• [WHAT TO WORK ON]
After finding the line with "Vous aimerez aussi" in the entries below, retype exactly each line from there through the line with "В современном мире информационных технологий", including that final line.

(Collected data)
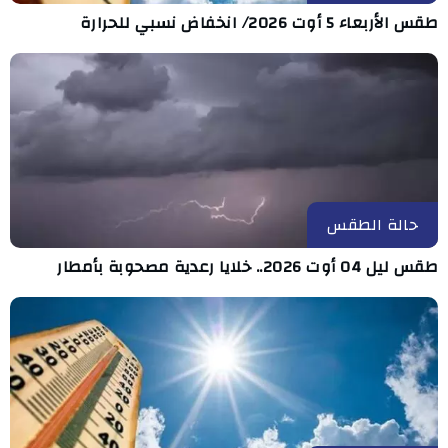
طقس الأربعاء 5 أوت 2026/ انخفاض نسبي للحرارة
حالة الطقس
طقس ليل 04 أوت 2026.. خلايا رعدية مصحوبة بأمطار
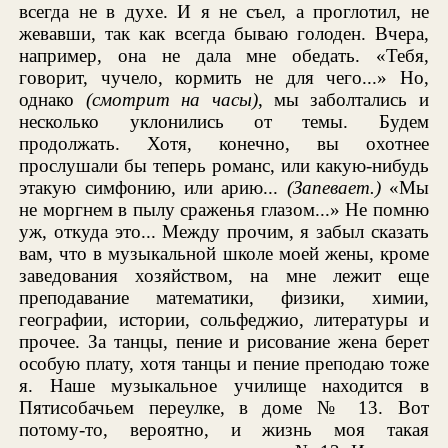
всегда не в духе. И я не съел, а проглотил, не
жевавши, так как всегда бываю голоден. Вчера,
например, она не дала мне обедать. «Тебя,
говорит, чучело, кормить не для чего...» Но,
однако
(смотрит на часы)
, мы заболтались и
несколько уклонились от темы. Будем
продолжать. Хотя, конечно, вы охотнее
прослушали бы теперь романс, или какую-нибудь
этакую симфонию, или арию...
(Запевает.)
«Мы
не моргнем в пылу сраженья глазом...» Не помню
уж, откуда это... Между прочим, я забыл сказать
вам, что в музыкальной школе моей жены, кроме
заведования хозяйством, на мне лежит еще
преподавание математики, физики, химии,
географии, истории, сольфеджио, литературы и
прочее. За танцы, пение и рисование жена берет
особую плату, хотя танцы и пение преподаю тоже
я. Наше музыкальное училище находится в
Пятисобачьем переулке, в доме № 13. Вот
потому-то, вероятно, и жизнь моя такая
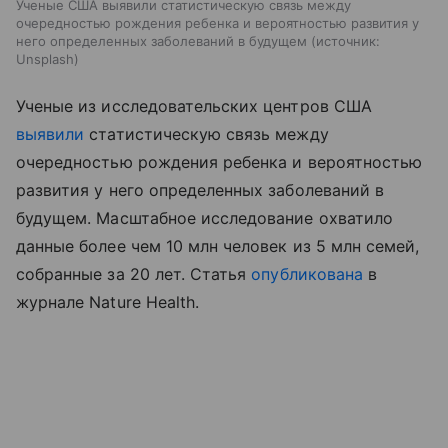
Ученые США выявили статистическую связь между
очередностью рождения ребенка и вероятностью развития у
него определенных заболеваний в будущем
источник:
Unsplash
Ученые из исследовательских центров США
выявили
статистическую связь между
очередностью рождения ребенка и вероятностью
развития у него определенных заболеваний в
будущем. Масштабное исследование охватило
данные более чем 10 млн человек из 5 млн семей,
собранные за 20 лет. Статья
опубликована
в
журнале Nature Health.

...

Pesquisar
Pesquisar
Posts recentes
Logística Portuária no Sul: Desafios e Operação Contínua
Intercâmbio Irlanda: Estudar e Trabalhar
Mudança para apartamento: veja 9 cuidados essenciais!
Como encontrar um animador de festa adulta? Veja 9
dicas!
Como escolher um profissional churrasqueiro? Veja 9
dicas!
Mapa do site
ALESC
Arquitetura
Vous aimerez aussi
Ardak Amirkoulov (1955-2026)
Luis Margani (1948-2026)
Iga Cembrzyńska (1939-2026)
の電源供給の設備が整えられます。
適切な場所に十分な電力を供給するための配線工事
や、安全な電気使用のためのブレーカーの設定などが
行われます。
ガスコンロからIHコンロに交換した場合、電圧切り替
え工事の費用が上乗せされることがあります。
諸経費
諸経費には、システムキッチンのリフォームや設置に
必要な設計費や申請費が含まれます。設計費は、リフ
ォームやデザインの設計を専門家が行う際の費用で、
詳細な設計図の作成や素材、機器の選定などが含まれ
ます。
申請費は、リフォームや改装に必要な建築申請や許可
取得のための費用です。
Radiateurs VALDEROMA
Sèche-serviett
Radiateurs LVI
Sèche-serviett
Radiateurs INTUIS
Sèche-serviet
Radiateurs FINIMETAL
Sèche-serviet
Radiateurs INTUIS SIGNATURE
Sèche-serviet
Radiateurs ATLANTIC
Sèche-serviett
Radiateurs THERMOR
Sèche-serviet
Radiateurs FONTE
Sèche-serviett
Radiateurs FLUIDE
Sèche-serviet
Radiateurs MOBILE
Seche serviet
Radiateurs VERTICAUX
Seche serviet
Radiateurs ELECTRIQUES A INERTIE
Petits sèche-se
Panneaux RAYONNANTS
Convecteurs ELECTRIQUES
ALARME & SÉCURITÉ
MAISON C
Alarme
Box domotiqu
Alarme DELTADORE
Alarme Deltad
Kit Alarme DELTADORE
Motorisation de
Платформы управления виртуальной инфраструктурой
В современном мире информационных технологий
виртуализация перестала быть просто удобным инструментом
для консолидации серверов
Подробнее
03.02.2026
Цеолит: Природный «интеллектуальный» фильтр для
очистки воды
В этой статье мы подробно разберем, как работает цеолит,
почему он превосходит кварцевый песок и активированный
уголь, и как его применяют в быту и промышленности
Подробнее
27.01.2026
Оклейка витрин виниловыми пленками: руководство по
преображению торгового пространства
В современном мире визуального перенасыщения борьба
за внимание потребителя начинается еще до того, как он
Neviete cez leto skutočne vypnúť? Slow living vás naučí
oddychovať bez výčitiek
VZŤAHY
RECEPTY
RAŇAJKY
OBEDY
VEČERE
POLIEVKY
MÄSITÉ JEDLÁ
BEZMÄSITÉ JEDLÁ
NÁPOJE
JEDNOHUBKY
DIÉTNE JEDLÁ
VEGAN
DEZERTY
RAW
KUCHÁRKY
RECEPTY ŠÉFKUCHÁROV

• [RESPONSE TO THE TASK]
Vous aimerez aussi
Ardak Amirkoulov (1955-2026)
Luis Margani (1948-2026)
Iga Cembrzyńska (1939-2026)
の電源供給の設備が整えられます。
適切な場所に十分な電力を供給するための配線工事
や、安全な電気使用のためのブレーカーの設定などが
行われます。
ガスコンロからIHコンロに交換した場合、電圧切り替
え工事の費用が上乗せされることがあります。
諸経費
諸経費には、システムキッチンのリフォームや設置に
必要な設計費や申請費が含まれます。設計費は、リフ
ォームやデザインの設計を専門家が行う際の費用で、
詳細な設計図の作成や素材、機器の選定などが含まれ
ます。
申請費は、リフォームや改装に必要な建築申請や許可
取得のための費用です。
Radiateurs VALDEROMA
Sèche-serviett
Radiateurs LVI
Sèche-serviett
Radiateurs INTUIS
Sèche-serviet
Radiateurs FINIMETAL
Sèche-serviet
Radiateurs INTUIS SIGNATURE
Sèche-serviet
Radiateurs ATLANTIC
Sèche-serviett
Radiateurs THERMOR
Sèche-serviet
Radiateurs FONTE
Sèche-serviett
Radiateurs FLUIDE
Sèche-serviet
Radiateurs MOBILE
Seche serviet
Radiateurs VERTICAUX
Seche serviet
Radiateurs ELECTRIQUES A INERTIE
Petits sèche-se
Panneaux RAYONNANTS
Convecteurs ELECTRIQUES
ALARME & SÉCURITÉ
MAISON C
Alarme
Box domotiqu
Alarme DELTADORE
Alarme Deltad
Kit Alarme DELTADORE
Motorisation de
Платформы управления виртуальной инфраструктурой
В современном мире информационных технологий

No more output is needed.